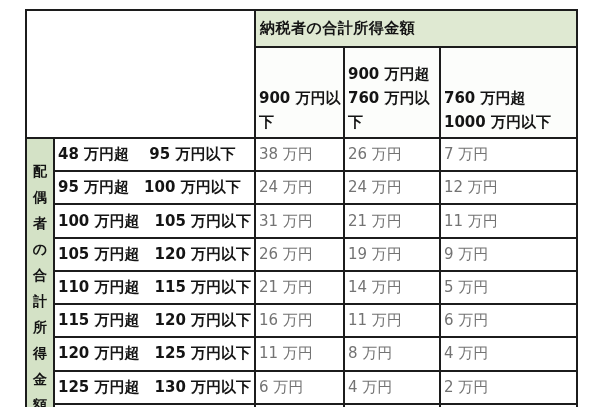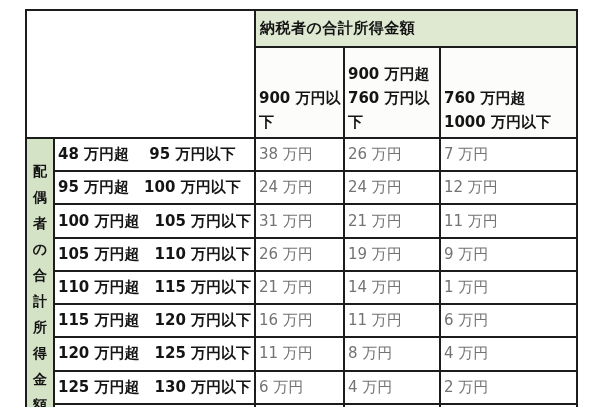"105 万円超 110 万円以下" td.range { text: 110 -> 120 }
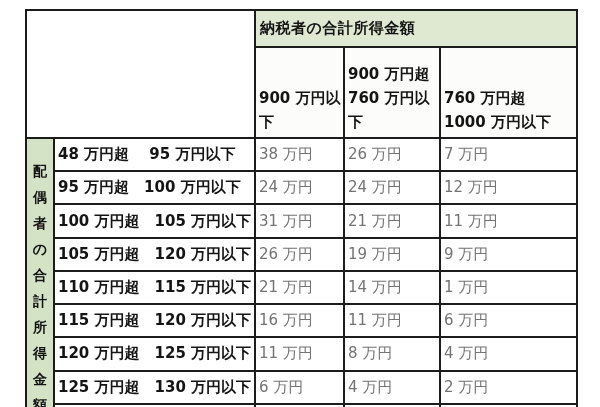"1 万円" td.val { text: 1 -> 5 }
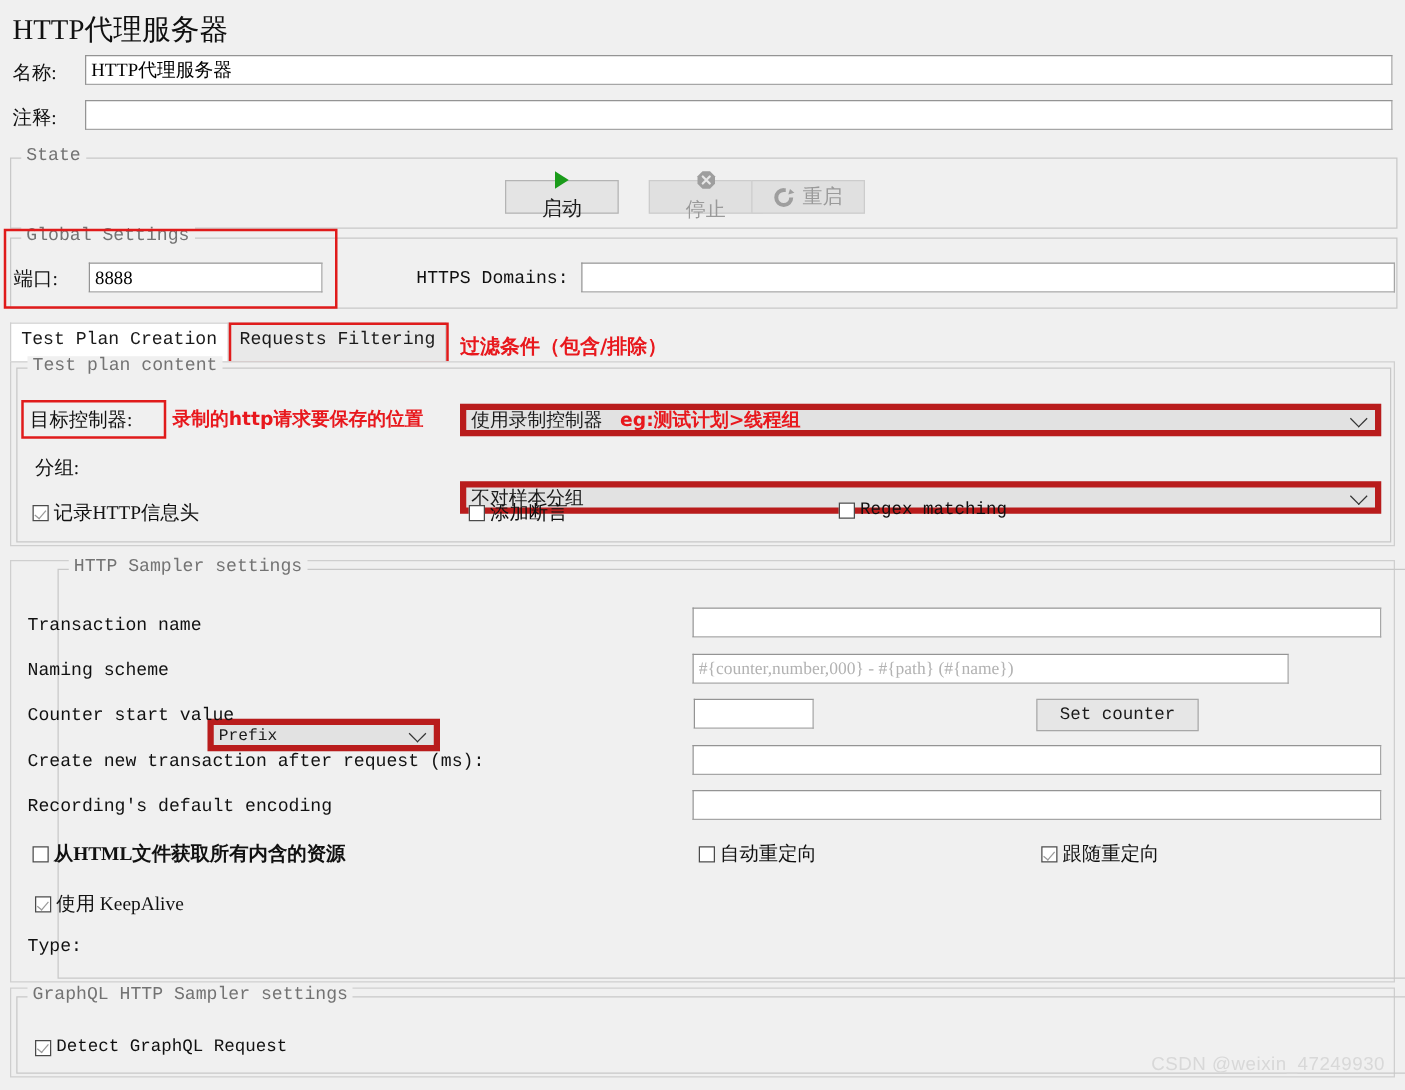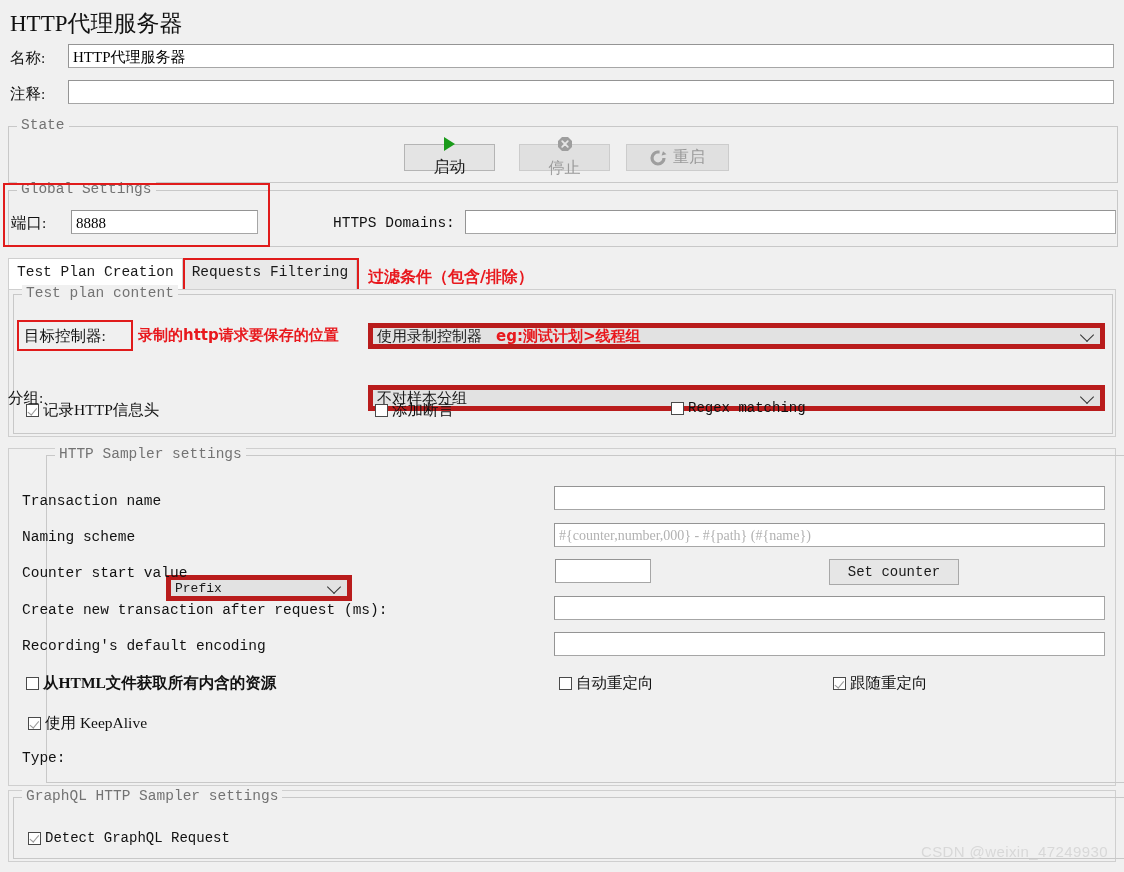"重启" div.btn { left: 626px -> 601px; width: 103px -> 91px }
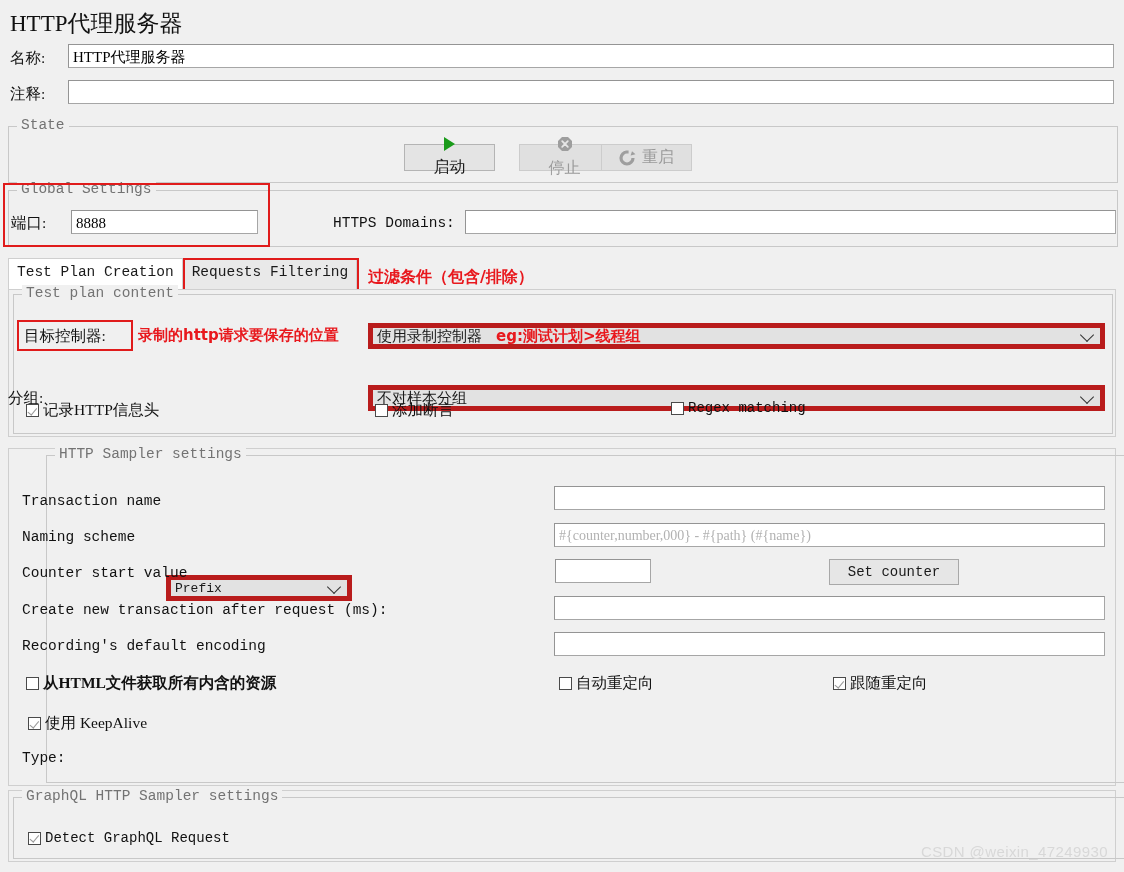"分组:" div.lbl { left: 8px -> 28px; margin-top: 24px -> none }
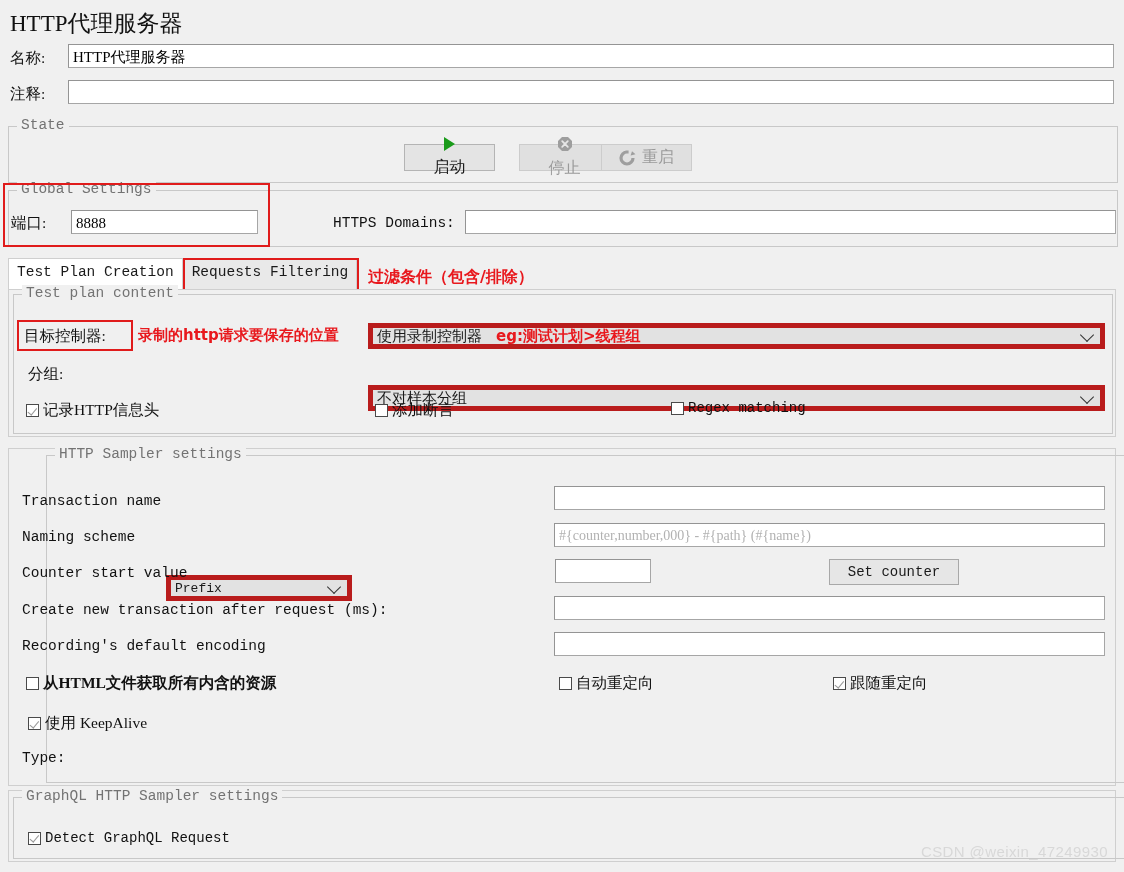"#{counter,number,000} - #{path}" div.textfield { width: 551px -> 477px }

================

▶ **Your goal**
Each record is to be restated word for word; no picture goes in.

▶ **Answer for the task**
"105 万円超 110 万円以下" td.range { text: 110 -> 120 }
"1 万円" td.val { text: 1 -> 5 }
"重启" div.btn { left: 626px -> 601px; width: 103px -> 91px }
"分组:" div.lbl { left: 8px -> 28px; margin-top: 24px -> none }
"#{counter,number,000} - #{path}" div.textfield { width: 551px -> 477px }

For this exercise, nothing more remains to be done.